Bounding of integrals by asymptotics

We establish integrability of f from f = O(g).

Main results

• Asymptotics.IsBigO.integrableAtFilter: If f = O[l] g on measurably generated l, f is strongly measurable at l, and g is integrable at l, then f is integrable at l.

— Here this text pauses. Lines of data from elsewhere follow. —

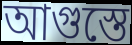
আগুস্তে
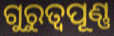
ଗୁରୁତ୍ବପୂଣ୍ଣ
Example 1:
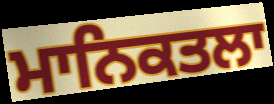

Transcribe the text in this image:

ਮਾਨਿਕਤਲਾ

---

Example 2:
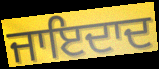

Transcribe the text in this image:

ਜਾਇਦਾਦ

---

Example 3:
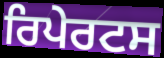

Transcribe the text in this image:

ਰਿਪੇਰਟਸ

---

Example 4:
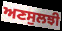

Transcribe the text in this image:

ਅਣਸੁਲਝੀ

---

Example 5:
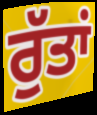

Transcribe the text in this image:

ਰੁੱਤਾਂ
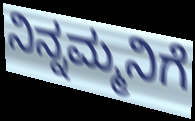
ನಿನ್ನಮ್ಮನಿಗೆ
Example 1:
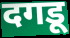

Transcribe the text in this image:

दगडू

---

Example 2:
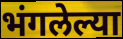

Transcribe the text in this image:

भंगलेल्या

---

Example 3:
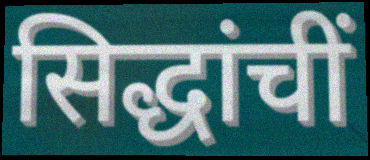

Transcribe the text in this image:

सिद्धांचीं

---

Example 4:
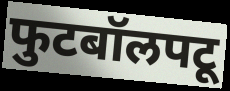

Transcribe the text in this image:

फुटबॉलपटू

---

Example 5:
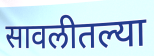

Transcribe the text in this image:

सावलीतल्या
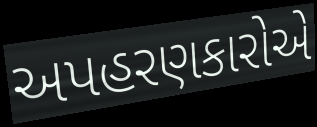
અપહરણકારોએ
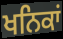
ਖਨਿਕਾਂ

theorem Asymptotics.IsBigO.integrableAtFilter {α : Type u_1} {E : Type u_2} {F : Type u_3} [MeasurableSpace α] [NormedAddCommGroup E] [NormedAddCommGroup F] {f : α → E} {g : α → F} {μ : MeasureTheory.Measure α} {l : Filter α} [Filter.IsMeasurablyGenerated l] (hf : f =O[l] g) (hfm : StronglyMeasurableAtFilter f l μ) (hg : MeasureTheory.IntegrableAtFilter g l μ) : MeasureTheory.IntegrableAtFilter f l μ

If f = O[l] g on measurably generated l, f is strongly measurable at l, and g is integrable at l, then f is integrable at l.

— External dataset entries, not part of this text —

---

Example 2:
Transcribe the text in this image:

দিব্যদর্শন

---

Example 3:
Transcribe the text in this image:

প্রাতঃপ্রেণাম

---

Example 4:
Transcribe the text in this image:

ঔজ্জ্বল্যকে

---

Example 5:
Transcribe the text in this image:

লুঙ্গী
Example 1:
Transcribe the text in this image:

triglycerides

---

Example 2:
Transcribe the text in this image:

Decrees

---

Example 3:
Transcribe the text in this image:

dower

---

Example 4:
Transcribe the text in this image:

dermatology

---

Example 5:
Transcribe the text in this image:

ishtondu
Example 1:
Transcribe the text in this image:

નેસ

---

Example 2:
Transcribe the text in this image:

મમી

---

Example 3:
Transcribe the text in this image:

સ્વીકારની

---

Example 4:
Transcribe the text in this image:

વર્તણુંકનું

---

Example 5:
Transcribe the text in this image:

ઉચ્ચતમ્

theorem Asymptotics.IsBigO.integrable {α : Type u_1} {E : Type u_2} {F : Type u_3} [MeasurableSpace α] [NormedAddCommGroup E] [NormedAddCommGroup F] {f : α → E} {g : α → F} {μ : MeasureTheory.Measure α} (hfm : MeasureTheory.AEStronglyMeasurable f μ) (hf : f =O[⊤] g) (hg : MeasureTheory.Integrable g μ) : MeasureTheory.Integrable f μ

Variant of MeasureTheory.Integrable.mono taking f =O[⊤] (g) instead of ‖f(x)‖ ≤ ‖g(x)‖